Cortez, por sua vez, vê o Auxílio Brasil como uma tentativa de Bolsonaro de criar uma marca para seu governo que lá na frente pode ser usada para barrar a chamada “terceira via”. “Não alterei minha projeção de que a polarização é o cenário mais provável para 2022.”
Garman também avalia serem baixas as chances de Bolsonaro ficar fora do segundo turno em 2022. Mas o cientista político diz que a mudança no teto, associada aos impactos econômicos negativos que ela carrega, coloca um grau a mais de dificuldade sobre o presidente. “Os riscos para ele não chegar no segundo turno aumentaram depois dessa semana (passada) e, logo, as perspectivas para a terceira via melhoraram”, avalia.
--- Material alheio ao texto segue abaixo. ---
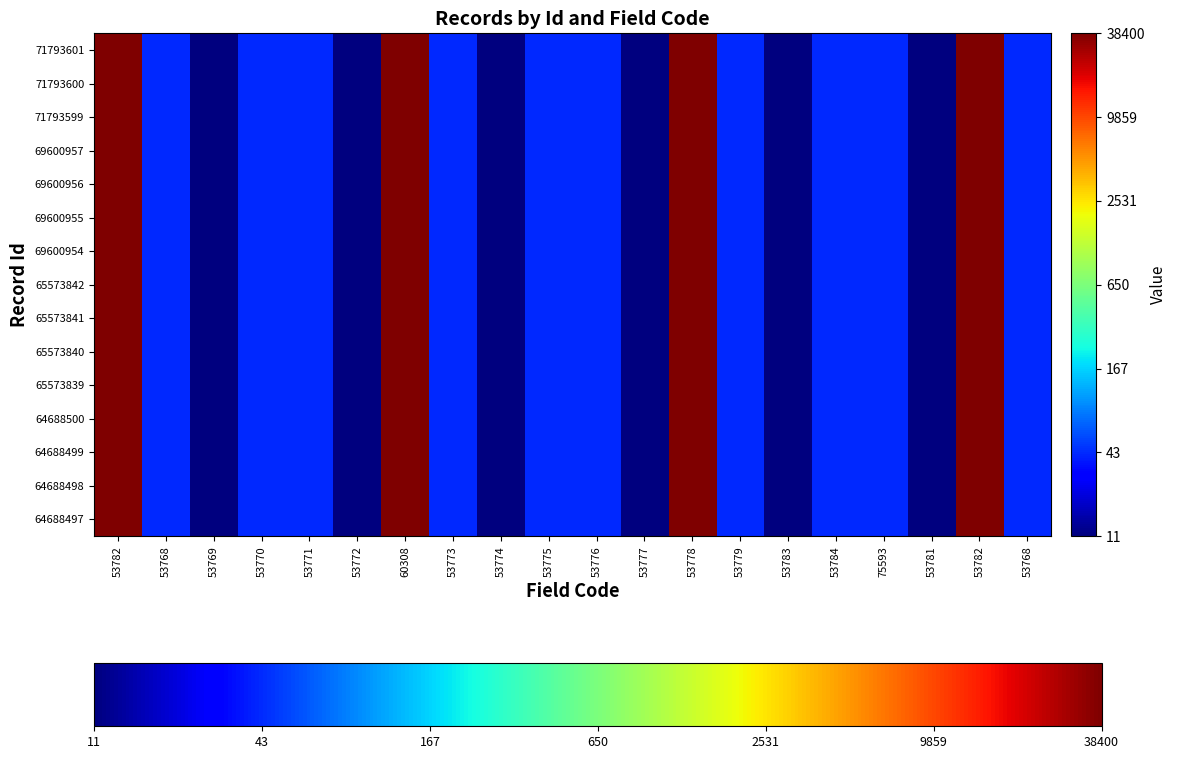

What is the greatest value displayed?

4.6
Na teoria, Andréa Freitas também considera que o furo do teto e o abandono da agenda fiscal abrem potencial para um terceiro candidato que se apresente como um administrador de Estado, como alguém que cuidará das contas públicas. Esse nome, porém, lembra, ainda não está colocado.
Fato é que a operação toda de Bolsonaro pelo auxílio não tende a surtir efeitos na popularidade e ainda deixará provada a incapacidade dos políticos brasileiros de governar com obediência ao teto de gastos, analisa Rafael Cortez.
“A reação dos agentes políticos à emenda de teto foi de se antecipar aos gatilhos, para evitar que eles fossem disparados. Para isso, mudaram-se as regras do teto”, diz o cientista político. Por isso, Cortez prevê que haverá uma revisão das regras fiscais antes de 2026, quando era previsto.